Stored data entries
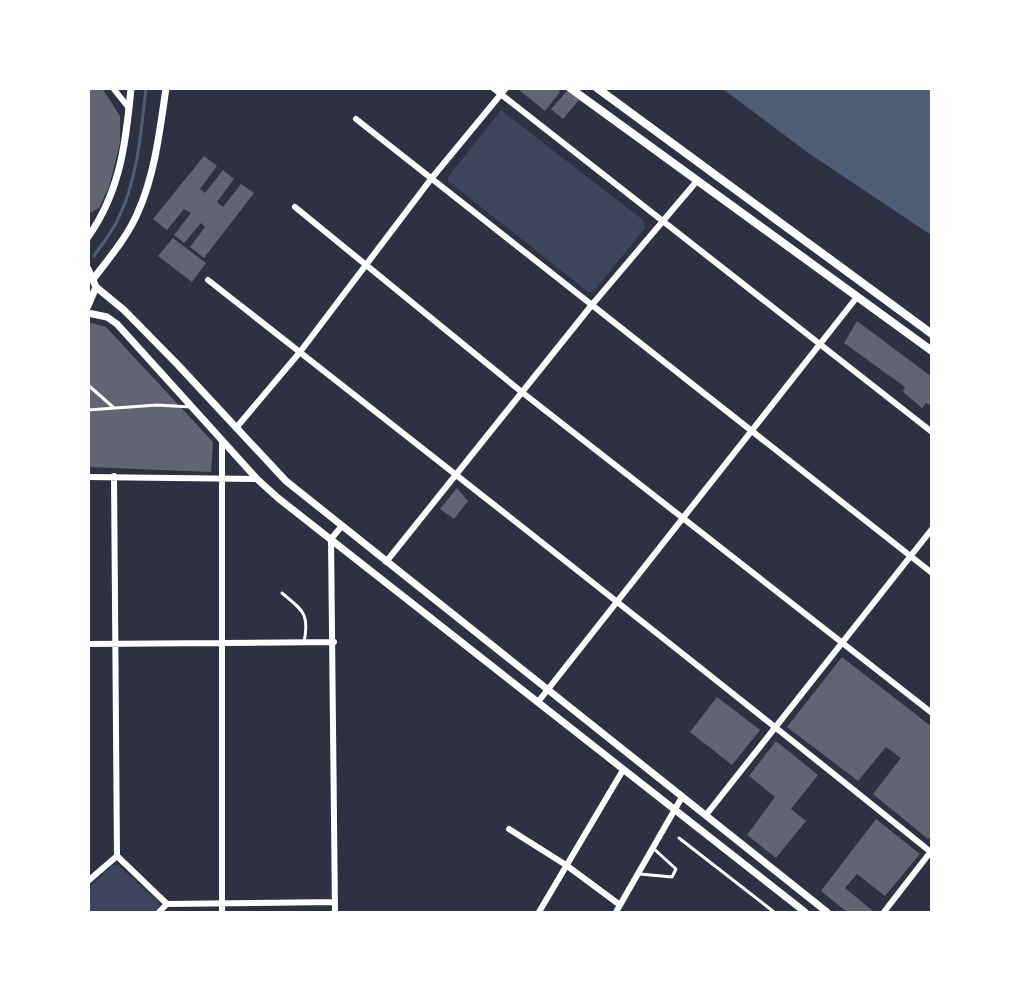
<svg xmlns="http://www.w3.org/2000/svg" width="1020" height="1001" font-family="Ubuntu,sans-serif">
	<style>
		.green { fill: #3c4559 }
		.water { fill: #4f5d75 }
		.lines { fill: none; stroke-linecap: round; stroke-linejoin: round }
		.stream { stroke: #4f5d75; stroke-width: 3 }
		.building { fill: #626471 }
		.service { stroke: #fff; stroke-width: 3 }
		.minor { stroke: #fff; stroke-width: 6 }
		.tertiary { stroke: #fff; stroke-width: 7 }
		.secondary { stroke: #fff; stroke-width: 8 }
	</style>
	<rect width="100%" height="100%" fill="#2d3142"/>
	<!-- green -->
	<path class="green" d="M501,110l142,110 2,8 -51,63 -6,1 -140,-111v-4z
		M113,865h5l42,38 -1,5 -5,4h-65v-24z"/>
	<!-- water -->
	<path class="water" d="M723,89h208v146l-124,-83z"/>
	<g class="lines">
		<!-- stream -->
		<path class="stream" d="M94,256c8,-12 19,-25 25,-39 19,-40 22,-85 27,-129"/>
	</g>
	<!-- building -->
	<path class="building" d="M88,88h14l18,28v27l-11,44 -10,21 -11,6z
		M521,88h35l4,4 -15,19 -26,-21z
		M567,91l12,9 -16,19 -12,-10z
		M204,156l13,10 -17,23 5,4 18,-23 11,9 -17,23 6,5 18,-23 13,9 -50,65 -14,-11 15,-20 -4,-4 -17,20 -10,-8 17,-22 -7,-4 -17,21 -14,-11z
		M173,238l33,25 -14,19 -34,-26z
		M857,321l75,56v29l-6,-3 -4,5 -19,-16 2,-5 -61,-44z
		M88,322l18,5 107,115 -2,30 -123,-5z
		M457,488l11,13 -14,18 -14,-10z
		M842,657l90,70v108l-4,4 -55,-45 28,-36 -15,-11 -28,34 -71,-54z
		M717,697l43,33 -28,35 -42,-33z
		M776,741l42,34 -27,34 15,12 -30,37 -29,-23 28,-38 -26,-21z
		M876,819l44,35 -35,42 -28,-22 -12,14 28,23 -26,1 -26,-21z"/>
	<g class="lines">
		<!-- service -->
		<path class="service" d="M88,385l25,22
			M88,410l69,-5 34,2
			M282,593c20,17 28,20 22,49
			M679,838l95,74
			M640,874l32,3 4,-8 -23,-21"/>
		<!-- minor -->
		<path class="minor" d="M113,88l16,20
			M493,88l439,344
			M356,119l576,454
			M295,207l228,186 409,320
			M208,280c242,190 484,379 724,573
			M236,428l64,-76 131,-173 75,-91
			M222,440v472
			M114,476l3,380
			M88,477l169,2
			M386,562l205,-256 105,-124
			M88,644l246,-2
			M538,702l319,-405
			M706,815l226,-286
			M509,829l57,36 54,40
			M88,881l29,-25 50,48 -8,8
			M167,904l168,-2
			M335,912l-4,-373 10,-12
			M539,912l84,-142
			M616,912l66,-115
			M884,912l48,-62"/>
		<!-- tertiary -->
		<path class="tertiary" d="M88,237c32,-45 38,-94 43,-149
			M88,269l8,18 -8,19
			M94,278c16,-21 34,-42 44,-66 17,-38 22,-83 28,-124
			M96,287l28,23 54,55 108,116 541,431
			M88,313l19,4 10,7 140,155 21,19 527,414"/>
		<!-- secondary -->
		<path class="secondary" d="M570,88l362,263
			M597,88l335,246"/>
	</g>
	<!-- border -->
	<rect width="1020" height="1001" fill="none" stroke="#ffffff" stroke-width="180"/>
</svg>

Exercise goal
All lines in the entries above that include "rect" should be found and copied.

Task solution
	<rect width="100%" height="100%" fill="#2d3142"/>
	<rect width="1020" height="1001" fill="none" stroke="#ffffff" stroke-width="180"/>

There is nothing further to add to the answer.